Written problem 1
Answer these from the Cape Hillsborough trip report below, one line each:
(a) Which tree grows down to the beach at Cape Hillsborough?
(b) Which two mountains make up the entire known range of _Phyllurus isis_?
(c) How many of their target geckos did they find in the Mt. Ossa area?
Written problem 2
Using the Cape Hillsborough trip report below, explain why the writer can't be certain which species the barred skinks seen on the rocks by day belong to.

Reading passage
# Tropical Queensland, Cape Hillsborough Area



## moloch05 (Dec 11, 2009)

*Cape Hillsborough*


Gus and I headed south from Paluma to the Mackay region in central coastal Queensland. This region is home to four species of _Phyllurus_ that all have tiny distributions. We decided to spend the night at Cape Hillsborough NP due to its close proximity to the home of _Phyllurus isis_ and _Phyllurus ossa_. Cape Hillsborough is a beautiful area. It is also unusual since Hoop Pine grows down to the beach. Normally, I only see these southern conifers in damp areas high up in the mountains. The trees often form an overstorey over the rocks where the _Phyllurus_ live.

























Cape Hillsborough is mostly covered by dry eucalyptus forest with many grass trees in the understorey. It also has sheltered areas that remain damp and support rainforest.






These two mountains, Mt. Blackwood (left) and Mt. Jukes (right), represent the entire known range of _Phyllurus isis_. We climbed one of the mountains at night but had no success with the gecko. We did find sheets of rock with crevices along the road but could not find damp creek beds within rainforest, the habitat that seems particularly attractive to _Phyllurus_. 







We did encounter a few Lemon-barred forest-skinks (_Eulamprus amplus_) asleep on the rocks at night.











In the day, these barred skinks were abundant on rocks in the hills around Cape Hillsborough. _Eulamprus_ is a difficult genus and can be hard to identify in the field. Four species of barred _Eulamprus_ are possible at Cape Hillsborough so I am not certain of the identity. 












Blue-throated Rainbow Skinks (_Carlia rhomboidalis_) were common and in their nuptial colours. Some of these were really beautiful lizards.












This area was good for Major's Skinks (_Bellatorias frerei_). These skinks were less wary than usual so it was possible to take better photos of the animals.













At night, we found this very nice but mortally injured Carpet Python (_Morelia spilota_) on the road.













A huge flock of Red-tailed Black Cockatoos moved through the area. Here is part of the flock over the Hoop Pines.













Cape Hillsborough is good for butterflies. I saw many species and was able to photograph a few.
1. Black-and-White Tiger, female laying eggs
2. Austrlian Leaf Butterfly -- these are really hard to see when they land on dry leaves.
3. Capaneus Swallowtail
4. Eastern Brown Crow. These butterflies have iridescent purple in their wings.
5. One of the Grass Yellows.





















This young Blue-faced Honeyeater was sunning up in a treetop. It looks quite ugly here but they have a bright blue face when they mature. I will have photos of adults in my Cape York post.














*Mt. Ossa Area*

We also visited the small hills of the Mt. Ossa area. These hills are covered with rainforest. We decided to walk up a creek bed to try to reach higher and damper forest. As usual, we had to do a great deal of rock hopping and occasionally climb around boulders or small waterfalls.











We finally reached an area that looked promising. This area had large boulders with cracks.











We were successful and with lots of searching, found 3 of our targets. Two of these had original tails and one had a regenerated tail. These geckos were wary and would run when exposed to light. These seemed to have longer legs than other species.

Data supplied
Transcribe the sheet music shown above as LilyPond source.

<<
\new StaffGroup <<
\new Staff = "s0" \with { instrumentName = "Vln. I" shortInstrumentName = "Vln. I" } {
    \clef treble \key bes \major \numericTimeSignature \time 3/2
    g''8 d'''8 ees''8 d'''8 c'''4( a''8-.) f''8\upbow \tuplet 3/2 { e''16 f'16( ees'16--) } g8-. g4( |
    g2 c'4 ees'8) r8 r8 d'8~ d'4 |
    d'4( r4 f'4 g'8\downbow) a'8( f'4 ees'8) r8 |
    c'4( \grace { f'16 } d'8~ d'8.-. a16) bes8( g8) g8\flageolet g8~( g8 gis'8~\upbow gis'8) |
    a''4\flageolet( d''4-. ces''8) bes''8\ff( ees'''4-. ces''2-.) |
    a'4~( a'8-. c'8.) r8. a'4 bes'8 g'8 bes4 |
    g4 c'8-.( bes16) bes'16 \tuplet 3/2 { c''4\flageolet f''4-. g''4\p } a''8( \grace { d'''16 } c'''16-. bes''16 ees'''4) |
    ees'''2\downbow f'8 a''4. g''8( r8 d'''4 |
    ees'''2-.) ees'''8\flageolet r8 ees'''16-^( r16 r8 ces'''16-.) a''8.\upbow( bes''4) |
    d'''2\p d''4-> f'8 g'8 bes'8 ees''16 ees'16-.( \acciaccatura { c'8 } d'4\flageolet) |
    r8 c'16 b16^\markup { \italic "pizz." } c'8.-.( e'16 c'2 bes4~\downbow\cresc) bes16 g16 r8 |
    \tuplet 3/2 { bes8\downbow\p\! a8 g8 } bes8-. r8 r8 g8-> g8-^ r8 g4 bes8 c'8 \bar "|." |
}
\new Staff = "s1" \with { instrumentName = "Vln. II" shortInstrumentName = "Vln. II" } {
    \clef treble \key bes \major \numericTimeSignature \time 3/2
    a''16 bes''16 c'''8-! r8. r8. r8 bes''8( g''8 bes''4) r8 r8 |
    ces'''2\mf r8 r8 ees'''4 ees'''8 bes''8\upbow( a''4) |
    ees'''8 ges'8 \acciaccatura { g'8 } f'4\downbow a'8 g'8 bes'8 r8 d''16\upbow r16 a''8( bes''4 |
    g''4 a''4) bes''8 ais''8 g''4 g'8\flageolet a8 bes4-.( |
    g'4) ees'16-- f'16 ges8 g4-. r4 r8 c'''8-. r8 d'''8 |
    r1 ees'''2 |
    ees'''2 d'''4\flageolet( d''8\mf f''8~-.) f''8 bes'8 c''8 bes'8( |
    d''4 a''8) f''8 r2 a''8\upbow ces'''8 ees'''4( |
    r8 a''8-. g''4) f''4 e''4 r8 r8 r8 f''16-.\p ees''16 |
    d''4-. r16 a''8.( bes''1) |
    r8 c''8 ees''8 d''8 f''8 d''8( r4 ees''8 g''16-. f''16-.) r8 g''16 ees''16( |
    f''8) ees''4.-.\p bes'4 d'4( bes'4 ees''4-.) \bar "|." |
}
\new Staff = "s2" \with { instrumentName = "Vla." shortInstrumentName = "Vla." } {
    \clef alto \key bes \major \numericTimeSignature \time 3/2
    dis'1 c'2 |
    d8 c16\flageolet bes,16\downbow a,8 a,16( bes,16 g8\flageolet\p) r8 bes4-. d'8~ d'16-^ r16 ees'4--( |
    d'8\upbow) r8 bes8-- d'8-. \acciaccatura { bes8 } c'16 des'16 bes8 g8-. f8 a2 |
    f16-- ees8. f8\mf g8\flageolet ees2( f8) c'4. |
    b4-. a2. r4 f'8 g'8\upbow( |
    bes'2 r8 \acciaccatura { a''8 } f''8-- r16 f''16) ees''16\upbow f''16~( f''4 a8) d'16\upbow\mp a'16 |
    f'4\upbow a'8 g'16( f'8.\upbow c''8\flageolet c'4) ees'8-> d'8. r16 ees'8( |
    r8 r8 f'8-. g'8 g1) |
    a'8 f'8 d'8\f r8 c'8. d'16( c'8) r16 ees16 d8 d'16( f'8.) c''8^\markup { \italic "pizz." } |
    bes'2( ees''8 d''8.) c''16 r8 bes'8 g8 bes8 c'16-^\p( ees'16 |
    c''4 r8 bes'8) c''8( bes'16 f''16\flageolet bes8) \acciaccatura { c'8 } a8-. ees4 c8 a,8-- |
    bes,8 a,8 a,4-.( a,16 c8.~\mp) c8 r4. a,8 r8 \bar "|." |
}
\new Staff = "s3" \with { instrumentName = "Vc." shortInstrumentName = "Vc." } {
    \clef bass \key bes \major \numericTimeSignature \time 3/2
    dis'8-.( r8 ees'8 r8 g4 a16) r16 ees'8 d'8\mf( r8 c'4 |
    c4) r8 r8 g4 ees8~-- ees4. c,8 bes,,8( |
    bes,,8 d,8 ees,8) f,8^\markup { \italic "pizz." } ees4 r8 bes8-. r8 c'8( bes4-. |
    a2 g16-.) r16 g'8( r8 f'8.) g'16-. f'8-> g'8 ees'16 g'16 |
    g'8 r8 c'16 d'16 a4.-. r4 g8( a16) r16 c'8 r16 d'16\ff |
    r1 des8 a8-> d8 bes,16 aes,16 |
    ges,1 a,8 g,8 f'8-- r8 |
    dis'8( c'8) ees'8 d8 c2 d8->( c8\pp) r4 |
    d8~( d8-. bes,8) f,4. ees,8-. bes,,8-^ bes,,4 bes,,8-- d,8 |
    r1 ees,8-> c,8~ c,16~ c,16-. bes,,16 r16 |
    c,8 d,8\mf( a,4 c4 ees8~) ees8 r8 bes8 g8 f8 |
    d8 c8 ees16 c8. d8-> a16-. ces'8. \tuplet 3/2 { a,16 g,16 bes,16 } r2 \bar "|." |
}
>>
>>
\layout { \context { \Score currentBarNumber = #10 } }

Exercise output 1
(a) Hoop Pine.
(b) Mt. Blackwood and Mt. Jukes.
(c) Three.

Exercise output 2
_Eulamprus_ is a difficult genus and can be hard to identify in the field. Four species of barred _Eulamprus_ are possible at Cape Hillsborough.